The final fiber connection to a property is a different challenge to installing a fiber backbone and requires a different approach and equipment. The traditional backhaul concerns of fiber connector attenuation losses and reliability - when transmitting several thousand users’ data at 1Tbps over tens of miles between repeaters - are being found to be not so valid when transmitting a single user’s data the 100-1000ft or so from the cabinet to the home.

2. Make FTTH installation fast and simple

The sheer scale of FTTH projects requires time, specialized skills and specialized equipment to be removed from both cable installation and the physical connection. Operators have been compelled to simplify installation by using pre-terminated cables and simple installation methodologies of direct buried/hanging, pushing and pulling.

Traditionally, the pre-termination of FTTH cable was resisted for three reasons. Firstly, the requirement of storing excess cable lengths. These typically required the use of small excess length storage boxes, which added to the material costs of the installation. Secondly, excess cable was deemed as "wasted" cable - again adding to the material costs and, finally, the bandwidth loss of using connectors is greater than with splicing.

Now, operators are finding that saving the $5 or so material cost around managing excess fiber simply doesn’t compare to the revenue increases of installing more homes, faster.

As mentioned above, the attenuation and bandwidth losses of a connectorized drop solution is completely acceptable in a single user context. Overall, this means that operators are finding that the costs and inefficiencies imposed by blown duct and cable solutions are not economic when only installing short distances.

3. Make installation reliable

The real world of high volume FTTH deployments, often utilizing third party installation companies, requires fiber products that are not only robust but are also easy to handle by non-fiber skilled teams. Many municipal fiber networks in the US, for example, use their own electricians to install networks, in order to lower costs.
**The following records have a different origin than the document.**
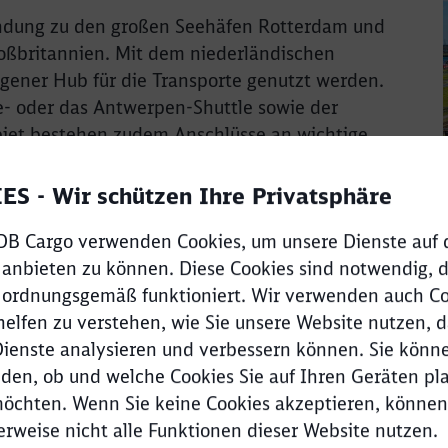
bindung zu den großen Seehäfen Rotterdam und
roßbritannien. Mit dem niederländischen
gener Hub für die Transporte genutzt werden.
e- oder das Antwerpen-Shuttle sowie der
et bestehen zudem Anschlüsse an wichtige
port.
S - Wir schützen Ihre Privatsphäre
 DB Cargo verwenden Cookies, um unsere Dienste auf 
 anbieten zu können. Diese Cookies sind notwendig, d
 ordnungsgemäß funktioniert. Wir verwenden auch Co
helfen zu verstehen, wie Sie unsere Website nutzen, 
ienste analysieren und verbessern können. Sie könne
Relation Südwesten: Starke Schie
den, ob und welche Cookies Sie auf Ihren Geräten pla
öchten. Wenn Sie keine Cookies akzeptieren, können
Schl
Ob Ganzzüge oder einzelne Container, DB Cargo 
Möchten Sie zu
weitergeleitet werden?
rweise nicht alle Funktionen dieser Website nutzen.
gesamten Strecke, ob auf der vollständigen Relat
So operators are looking for products that won’t get damaged or break when being installed by non-specialists.

Operators are also looking for single robust cable solutions that can be installed by a multitude of installation methods - blowing, pushing, pulled, direct buried or simply "P" clipping on an external wall and inside the building.

Finally, the combination of the fragility of blown fiber construction and the (shall we say) robust handling requirements of fast working, non-fiber engineers have compelled operators to move to strong, simple, hand pushing/pulling products and direct buried/hung cable solutions.
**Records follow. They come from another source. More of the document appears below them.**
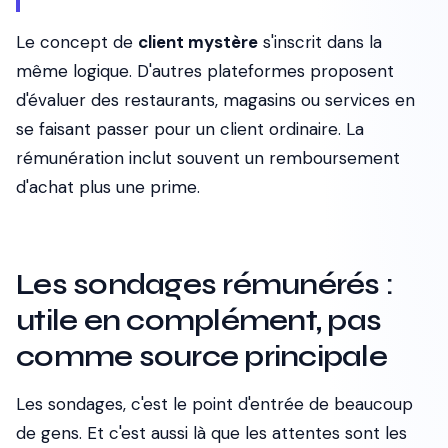
Le concept de
client mystère
s'inscrit dans la
même logique. D'autres plateformes proposent
d'évaluer des restaurants, magasins ou services en
se faisant passer pour un client ordinaire. La
rémunération inclut souvent un remboursement
d'achat plus une prime.
Les sondages rémunérés :
utile en complément, pas
comme source principale
Les sondages, c'est le point d'entrée de beaucoup
de gens. Et c'est aussi là que les attentes sont les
4. Look at the overall cost of the implementation for the long term

Without naming names, I can state that every network operator that I have come across, which has had un-coordinated capital expenditure and installation expenditure teams, has found FTTH implementation to be uneconomic - usually combined with wholescale reliability issues, missed installation targets, and out of control deployment costs.

Network operators are learning from (often painful) experience that the products bought and the installation methodologies used are inexorably linked to the reliability and economic success of their FTTH rollouts.
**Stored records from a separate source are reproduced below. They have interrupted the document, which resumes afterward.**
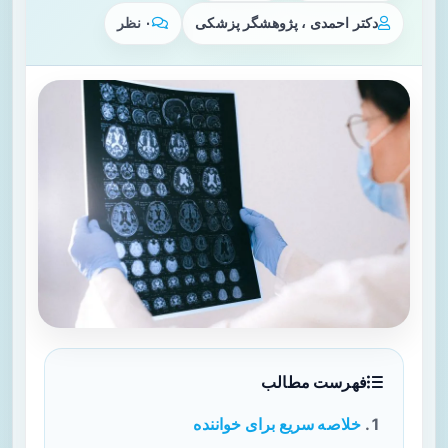
دکتر احمدی ، پژوهشگر پزشکی
۰ نظر
فهرست مطالب
خلاصه سریع برای خواننده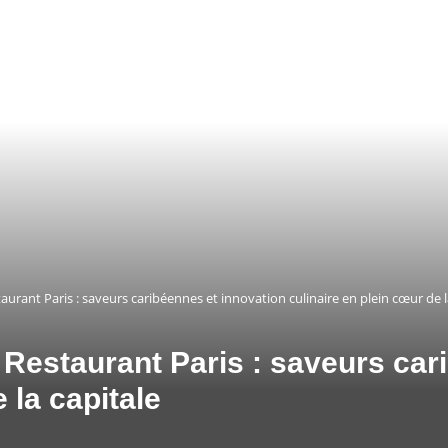
rant Paris : saveurs caribéennes et innovation culinaire en plein cœur de l
Restaurant Paris : saveurs car
 la capitale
We have found these four mindset changes are valid in all the regions we deal with. In reality, the actual cost of labor doesn’t come into the equation. Every region is facing the same challenge: "how can we roll-out a FTTH network with the resources available" - and most network operators are coming to the same conclusion that they need to change how they operate.

Over the past 36 months, PPC has seen multiple companies in all the markets we sell in go through this journey. Where we lost bids three years ago, we are finding that the very same companies have quietly come back and are now using our solutions. 

It may have taken some time, but FTTH is finally moving to the mainstream and growth continues to accelerate around the world. This will further increase the pressure on skilled labor, meaning that now is the time to look at pushable, pre-terminated cable for last drop implementations if you are to enable economically large scale fiber implementations.